1.  GOOGLE LLC v. HAMMOND DEVELOPMENT INTERNATIONAL, INC. [OPINION]  (21-2218, 12/8/2022) (Moore, Chen, and Stoll)

Moore, Chief J. Reversing in part and affirming in part final written decision of Patent Trial and Appeal Board holding that petitioner failed to prove certain challenged claims would have been obvious. Petitioner previously challenged a related patent that shares the same specification and, in that proceeding, the PTAB determined that all challenged claims of that related patent would have been obvious. The principle question was whether the prior PTAB decision had preclusive effect.  Collateral estoppel may apply even if the patent claims use slightly different language to describe substantially the same invention, so long as the differences between the unadjudicated patent claims and adjudicated patent claims do not materially alter the question of invalidity. For one of the challenged claims, the differences between the challenged and previously adjudicated claims did not materially alter the question of patentability because the Board found that the differing limitation was obvious and that finding was not challenged on appeal. For the other challenged claims, petitioner failed to raise a collateral estoppel argument and petitioner failed to meets it burden on appeal to reverse the Board’s determination that petitioner failed to show those claims would have been obvious.

2.   TREEHOUSE AVATAR LLC v. VALVE CORPORATION [OPINION] (2022-1171, 11/30/2022) (Lourie, Reyna, and Stoll)

Reyna, J. Affirming district court decisions granting motion to strike portions of an infringement expert report and granting summary judgment of noninfringement. Here, appellee’s expert report undisputedly applied the plain-and-ordinary meaning of the relevant claim limitation, not the parties’ agreed-upon construction. Grant of a motion to strike expert testimony is not improper when such testimony is based on a claim construction that is materially different from the construction adopted by the parties and the court. In the absence of that expert testimony, summary judgment was proper because appellee had no admissible evidence that the accused products satisfied the relevant claim limitation.
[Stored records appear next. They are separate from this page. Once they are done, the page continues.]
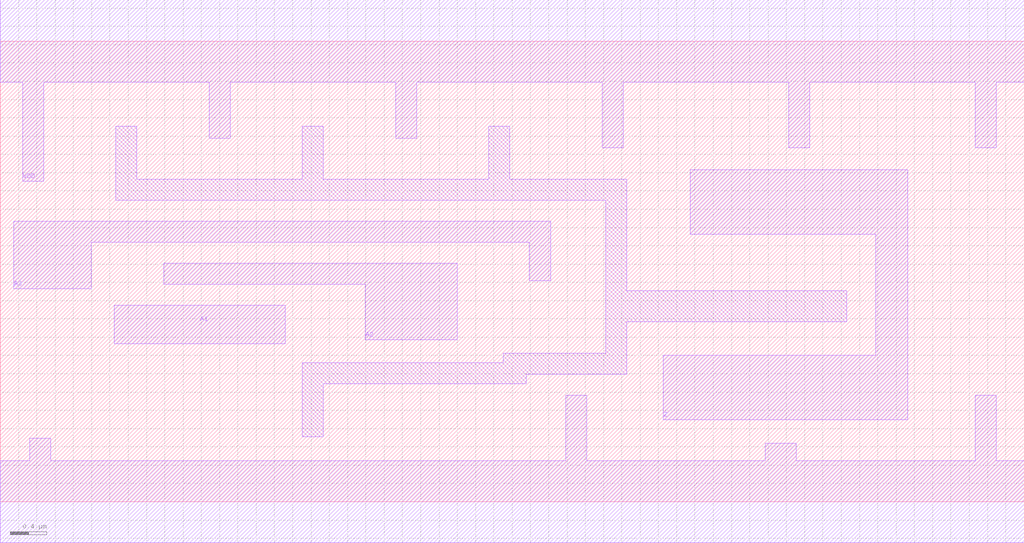
<source format=lef>
# Copyright 2022 GlobalFoundries PDK Authors
#
# Licensed under the Apache License, Version 2.0 (the "License");
# you may not use this file except in compliance with the License.
# You may obtain a copy of the License at
#
#      http://www.apache.org/licenses/LICENSE-2.0
#
# Unless required by applicable law or agreed to in writing, software
# distributed under the License is distributed on an "AS IS" BASIS,
# WITHOUT WARRANTIES OR CONDITIONS OF ANY KIND, either express or implied.
# See the License for the specific language governing permissions and
# limitations under the License.

MACRO gf180mcu_fd_sc_mcu9t5v0__and3_4
  CLASS core ;
  FOREIGN gf180mcu_fd_sc_mcu9t5v0__and3_4 0.0 0.0 ;
  ORIGIN 0 0 ;
  SYMMETRY X Y ;
  SITE GF018hv5v_green_sc9 ;
  SIZE 11.2 BY 5.04 ;
  PIN A1
    DIRECTION INPUT ;
    ANTENNAGATEAREA 3.044 ;
    PORT
      LAYER Metal1 ;
        POLYGON 1.245 1.73 3.115 1.73 3.115 2.15 1.245 2.15  ;
    END
  END A1
  PIN A2
    DIRECTION INPUT ;
    ANTENNAGATEAREA 3.044 ;
    PORT
      LAYER Metal1 ;
        POLYGON 1.79 2.38 3.995 2.38 3.995 1.77 5 1.77 5 2.61 1.79 2.61  ;
    END
  END A2
  PIN A3
    DIRECTION INPUT ;
    ANTENNAGATEAREA 3.044 ;
    PORT
      LAYER Metal1 ;
        POLYGON 0.15 2.33 0.995 2.33 0.995 2.84 5.785 2.84 5.785 2.415 6.02 2.415 6.02 3.07 0.15 3.07  ;
    END
  END A3
  PIN Z
    DIRECTION OUTPUT ;
    ANTENNADIFFAREA 3.276 ;
    PORT
      LAYER Metal1 ;
        POLYGON 7.55 2.925 9.26 2.925 9.58 2.925 9.58 1.6 7.25 1.6 7.25 0.895 9.93 0.895 9.93 3.63 9.26 3.63 7.55 3.63  ;
    END
  END Z
  PIN VDD
    DIRECTION INOUT ;
    USE power ;
    SHAPE ABUTMENT ;
    PORT
      LAYER Metal1 ;
        POLYGON 0 4.59 0.245 4.59 0.245 3.505 0.475 3.505 0.475 4.59 2.285 4.59 2.285 3.975 2.515 3.975 2.515 4.59 4.325 4.59 4.325 3.975 4.555 3.975 4.555 4.59 6.585 4.59 6.585 3.875 6.815 3.875 6.815 4.59 8.625 4.59 8.625 3.875 8.855 3.875 8.855 4.59 9.26 4.59 10.665 4.59 10.665 3.875 10.895 3.875 10.895 4.59 11.2 4.59 11.2 5.49 9.26 5.49 0 5.49  ;
    END
  END VDD
  PIN VSS
    DIRECTION INOUT ;
    USE ground ;
    SHAPE ABUTMENT ;
    PORT
      LAYER Metal1 ;
        POLYGON 0 -0.45 11.2 -0.45 11.2 0.45 10.895 0.45 10.895 1.165 10.665 1.165 10.665 0.45 8.71 0.45 8.71 0.64 8.37 0.64 8.37 0.45 6.415 0.45 6.415 1.165 6.185 1.165 6.185 0.45 0.555 0.45 0.555 0.695 0.325 0.695 0.325 0.45 0 0.45  ;
    END
  END VSS
  OBS
      LAYER Metal1 ;
        POLYGON 1.265 3.3 6.625 3.3 6.625 1.625 5.5 1.625 5.5 1.52 3.305 1.52 3.305 0.71 3.535 0.71 3.535 1.29 5.755 1.29 5.755 1.395 6.855 1.395 6.855 1.97 9.26 1.97 9.26 2.31 6.855 2.31 6.855 3.53 5.575 3.53 5.575 4.11 5.345 4.11 5.345 3.53 3.535 3.53 3.535 4.11 3.305 4.11 3.305 3.53 1.495 3.53 1.495 4.11 1.265 4.11  ;
  END
END gf180mcu_fd_sc_mcu9t5v0__and3_4

</source>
3.   In re: NIMITZ TECHNOLOGIES LLC [OPINION] (2023-103, 12/8/2022) (Lourie, Reyna, and Taranto)

Per Curiam. Denying petition for writ of mandamus seeking to vacate the district court’s order directing petitioner to turn over certain documents for inspection and to order an end to the “judicial investigation of” petitioner. The district court identified four concerns as the basis for its information demand. All were related to potential legal issues in the case, subject to the principle of party presentation, or to aspects of proper practice before the court, over which district courts have a range of authority preserved by the Federal Rules.The district court did not seek information simply in order to serve an interest in public awareness, independent of the adjudicatory and court-functioning interests reflected in the stated concerns.